**Instructions for the task**
Retype, without changes, the stretch from the start of the entries below through the line containing "genus: Vanessa".

::::::::

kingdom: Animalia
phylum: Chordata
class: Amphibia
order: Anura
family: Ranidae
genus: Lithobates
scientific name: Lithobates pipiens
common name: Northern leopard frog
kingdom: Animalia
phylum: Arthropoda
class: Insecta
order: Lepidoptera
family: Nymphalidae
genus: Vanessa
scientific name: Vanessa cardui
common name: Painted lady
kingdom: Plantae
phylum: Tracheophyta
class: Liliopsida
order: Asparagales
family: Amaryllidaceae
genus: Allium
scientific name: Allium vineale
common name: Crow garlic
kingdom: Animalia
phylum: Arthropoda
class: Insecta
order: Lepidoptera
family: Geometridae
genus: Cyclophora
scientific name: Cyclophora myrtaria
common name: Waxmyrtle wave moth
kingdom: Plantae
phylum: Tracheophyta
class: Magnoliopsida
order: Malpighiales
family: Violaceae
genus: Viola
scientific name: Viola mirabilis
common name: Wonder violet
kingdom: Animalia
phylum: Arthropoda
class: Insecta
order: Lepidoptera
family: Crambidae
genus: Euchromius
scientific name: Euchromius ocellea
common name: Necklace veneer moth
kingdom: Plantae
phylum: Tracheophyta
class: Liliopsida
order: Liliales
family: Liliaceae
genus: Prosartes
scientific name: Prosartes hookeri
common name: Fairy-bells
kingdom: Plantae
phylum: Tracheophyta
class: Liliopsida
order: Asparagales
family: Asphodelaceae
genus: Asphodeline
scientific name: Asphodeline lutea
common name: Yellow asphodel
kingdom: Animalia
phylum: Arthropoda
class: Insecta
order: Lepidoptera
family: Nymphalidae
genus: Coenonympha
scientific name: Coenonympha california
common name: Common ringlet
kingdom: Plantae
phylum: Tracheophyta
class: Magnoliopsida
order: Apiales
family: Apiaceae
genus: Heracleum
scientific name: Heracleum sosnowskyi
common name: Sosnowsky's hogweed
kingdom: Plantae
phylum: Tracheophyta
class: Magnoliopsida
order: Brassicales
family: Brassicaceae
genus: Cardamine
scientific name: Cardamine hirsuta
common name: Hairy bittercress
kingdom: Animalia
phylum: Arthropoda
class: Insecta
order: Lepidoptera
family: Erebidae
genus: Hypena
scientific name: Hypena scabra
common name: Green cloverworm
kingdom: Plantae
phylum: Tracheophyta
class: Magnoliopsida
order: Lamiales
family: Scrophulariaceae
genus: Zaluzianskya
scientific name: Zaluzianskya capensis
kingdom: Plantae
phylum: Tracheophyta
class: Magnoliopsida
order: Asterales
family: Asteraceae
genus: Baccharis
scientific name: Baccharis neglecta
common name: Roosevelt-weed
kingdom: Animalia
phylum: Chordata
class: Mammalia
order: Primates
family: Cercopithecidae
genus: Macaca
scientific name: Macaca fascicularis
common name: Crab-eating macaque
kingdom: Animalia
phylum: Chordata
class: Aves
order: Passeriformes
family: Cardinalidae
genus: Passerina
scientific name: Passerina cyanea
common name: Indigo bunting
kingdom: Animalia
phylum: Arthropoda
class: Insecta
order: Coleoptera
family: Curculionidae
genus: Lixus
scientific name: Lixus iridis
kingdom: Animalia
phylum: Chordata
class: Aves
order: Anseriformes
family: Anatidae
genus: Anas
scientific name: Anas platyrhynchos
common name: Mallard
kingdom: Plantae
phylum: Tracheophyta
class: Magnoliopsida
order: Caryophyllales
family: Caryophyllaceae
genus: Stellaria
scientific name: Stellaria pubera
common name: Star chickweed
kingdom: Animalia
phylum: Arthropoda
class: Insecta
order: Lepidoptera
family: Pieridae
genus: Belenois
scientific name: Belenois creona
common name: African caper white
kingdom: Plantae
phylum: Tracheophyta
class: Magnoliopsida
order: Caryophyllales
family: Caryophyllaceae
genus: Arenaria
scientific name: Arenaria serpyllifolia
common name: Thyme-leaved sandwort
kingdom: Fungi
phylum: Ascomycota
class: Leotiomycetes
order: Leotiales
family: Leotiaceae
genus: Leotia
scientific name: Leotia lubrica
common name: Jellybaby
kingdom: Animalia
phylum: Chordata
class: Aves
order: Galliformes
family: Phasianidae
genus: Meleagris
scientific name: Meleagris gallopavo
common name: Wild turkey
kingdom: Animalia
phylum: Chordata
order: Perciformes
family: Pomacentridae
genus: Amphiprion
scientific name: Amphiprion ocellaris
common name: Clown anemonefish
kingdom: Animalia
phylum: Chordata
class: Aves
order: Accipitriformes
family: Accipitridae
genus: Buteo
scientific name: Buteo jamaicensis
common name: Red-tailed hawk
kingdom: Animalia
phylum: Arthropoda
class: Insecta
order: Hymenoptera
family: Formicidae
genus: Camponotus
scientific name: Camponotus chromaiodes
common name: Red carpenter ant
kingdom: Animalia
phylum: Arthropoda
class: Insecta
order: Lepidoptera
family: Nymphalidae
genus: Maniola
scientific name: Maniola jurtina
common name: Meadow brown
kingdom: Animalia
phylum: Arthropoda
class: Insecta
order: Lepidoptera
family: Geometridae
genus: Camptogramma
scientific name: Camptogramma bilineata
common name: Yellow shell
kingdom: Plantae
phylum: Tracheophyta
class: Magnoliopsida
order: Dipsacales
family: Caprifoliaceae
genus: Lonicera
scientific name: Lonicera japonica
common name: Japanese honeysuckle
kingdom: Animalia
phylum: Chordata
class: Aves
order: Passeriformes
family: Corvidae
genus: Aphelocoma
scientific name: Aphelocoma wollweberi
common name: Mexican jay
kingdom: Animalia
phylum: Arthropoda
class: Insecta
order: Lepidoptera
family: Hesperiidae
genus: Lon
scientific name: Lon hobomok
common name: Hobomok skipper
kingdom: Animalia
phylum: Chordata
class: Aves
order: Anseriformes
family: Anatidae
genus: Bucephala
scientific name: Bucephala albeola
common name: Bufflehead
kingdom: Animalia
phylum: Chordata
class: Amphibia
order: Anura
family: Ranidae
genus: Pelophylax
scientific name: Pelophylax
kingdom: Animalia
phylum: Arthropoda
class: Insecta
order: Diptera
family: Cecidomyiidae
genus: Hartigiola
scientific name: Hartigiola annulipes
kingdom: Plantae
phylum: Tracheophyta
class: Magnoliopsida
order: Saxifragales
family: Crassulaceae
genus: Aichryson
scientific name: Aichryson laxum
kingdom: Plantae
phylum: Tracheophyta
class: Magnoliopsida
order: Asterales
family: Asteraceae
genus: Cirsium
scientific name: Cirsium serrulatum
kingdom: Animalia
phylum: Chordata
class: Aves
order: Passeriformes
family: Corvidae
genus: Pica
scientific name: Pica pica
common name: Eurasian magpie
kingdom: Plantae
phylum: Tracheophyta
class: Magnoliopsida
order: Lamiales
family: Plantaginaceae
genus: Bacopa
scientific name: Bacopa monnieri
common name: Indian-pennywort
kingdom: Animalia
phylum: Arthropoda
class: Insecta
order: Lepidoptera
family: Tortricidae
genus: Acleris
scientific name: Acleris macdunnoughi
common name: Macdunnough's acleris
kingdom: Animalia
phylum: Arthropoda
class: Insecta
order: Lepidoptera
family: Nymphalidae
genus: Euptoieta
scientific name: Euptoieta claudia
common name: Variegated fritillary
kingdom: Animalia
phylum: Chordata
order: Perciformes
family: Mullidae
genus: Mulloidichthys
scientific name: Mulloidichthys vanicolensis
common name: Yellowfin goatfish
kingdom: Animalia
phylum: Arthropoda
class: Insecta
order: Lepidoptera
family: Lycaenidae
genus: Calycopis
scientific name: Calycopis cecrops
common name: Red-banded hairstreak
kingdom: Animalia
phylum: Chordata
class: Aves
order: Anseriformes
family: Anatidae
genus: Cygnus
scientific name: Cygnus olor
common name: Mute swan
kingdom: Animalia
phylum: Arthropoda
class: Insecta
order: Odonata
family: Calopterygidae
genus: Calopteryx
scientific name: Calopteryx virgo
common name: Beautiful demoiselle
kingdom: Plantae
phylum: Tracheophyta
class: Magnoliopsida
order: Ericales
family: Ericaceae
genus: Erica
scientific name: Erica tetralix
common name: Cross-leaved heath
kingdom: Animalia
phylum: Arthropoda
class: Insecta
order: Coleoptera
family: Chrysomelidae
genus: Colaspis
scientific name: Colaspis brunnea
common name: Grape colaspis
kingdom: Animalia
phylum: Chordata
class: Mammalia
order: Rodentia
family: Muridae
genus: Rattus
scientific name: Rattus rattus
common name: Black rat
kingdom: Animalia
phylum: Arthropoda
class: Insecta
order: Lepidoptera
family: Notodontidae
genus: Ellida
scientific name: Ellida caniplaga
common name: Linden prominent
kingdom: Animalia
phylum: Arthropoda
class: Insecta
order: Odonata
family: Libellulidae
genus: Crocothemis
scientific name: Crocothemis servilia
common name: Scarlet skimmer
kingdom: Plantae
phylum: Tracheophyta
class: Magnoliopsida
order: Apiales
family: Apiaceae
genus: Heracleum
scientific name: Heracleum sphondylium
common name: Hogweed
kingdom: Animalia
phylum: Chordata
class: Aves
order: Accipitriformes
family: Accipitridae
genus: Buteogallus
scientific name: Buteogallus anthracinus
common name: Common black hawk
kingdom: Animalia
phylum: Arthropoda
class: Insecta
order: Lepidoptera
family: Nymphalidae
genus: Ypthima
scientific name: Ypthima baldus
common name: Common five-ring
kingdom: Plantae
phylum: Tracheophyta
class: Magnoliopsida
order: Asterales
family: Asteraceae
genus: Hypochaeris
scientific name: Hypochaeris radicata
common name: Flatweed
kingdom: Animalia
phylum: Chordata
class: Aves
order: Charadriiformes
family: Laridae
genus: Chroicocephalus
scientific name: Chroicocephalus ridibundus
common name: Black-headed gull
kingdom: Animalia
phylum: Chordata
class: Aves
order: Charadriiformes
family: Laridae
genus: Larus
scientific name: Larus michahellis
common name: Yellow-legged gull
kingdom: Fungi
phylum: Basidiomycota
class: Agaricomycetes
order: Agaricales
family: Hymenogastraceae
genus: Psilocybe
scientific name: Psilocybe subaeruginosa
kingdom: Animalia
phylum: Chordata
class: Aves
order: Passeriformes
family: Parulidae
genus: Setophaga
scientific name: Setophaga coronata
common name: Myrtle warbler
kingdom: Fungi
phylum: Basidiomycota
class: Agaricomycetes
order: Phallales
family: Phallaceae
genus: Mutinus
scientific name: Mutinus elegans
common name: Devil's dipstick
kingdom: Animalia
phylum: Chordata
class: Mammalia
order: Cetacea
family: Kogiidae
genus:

::::::::

**Correct response**
kingdom: Animalia
phylum: Chordata
class: Amphibia
order: Anura
family: Ranidae
genus: Lithobates
scientific name: Lithobates pipiens
common name: Northern leopard frog
kingdom: Animalia
phylum: Arthropoda
class: Insecta
order: Lepidoptera
family: Nymphalidae
genus: Vanessa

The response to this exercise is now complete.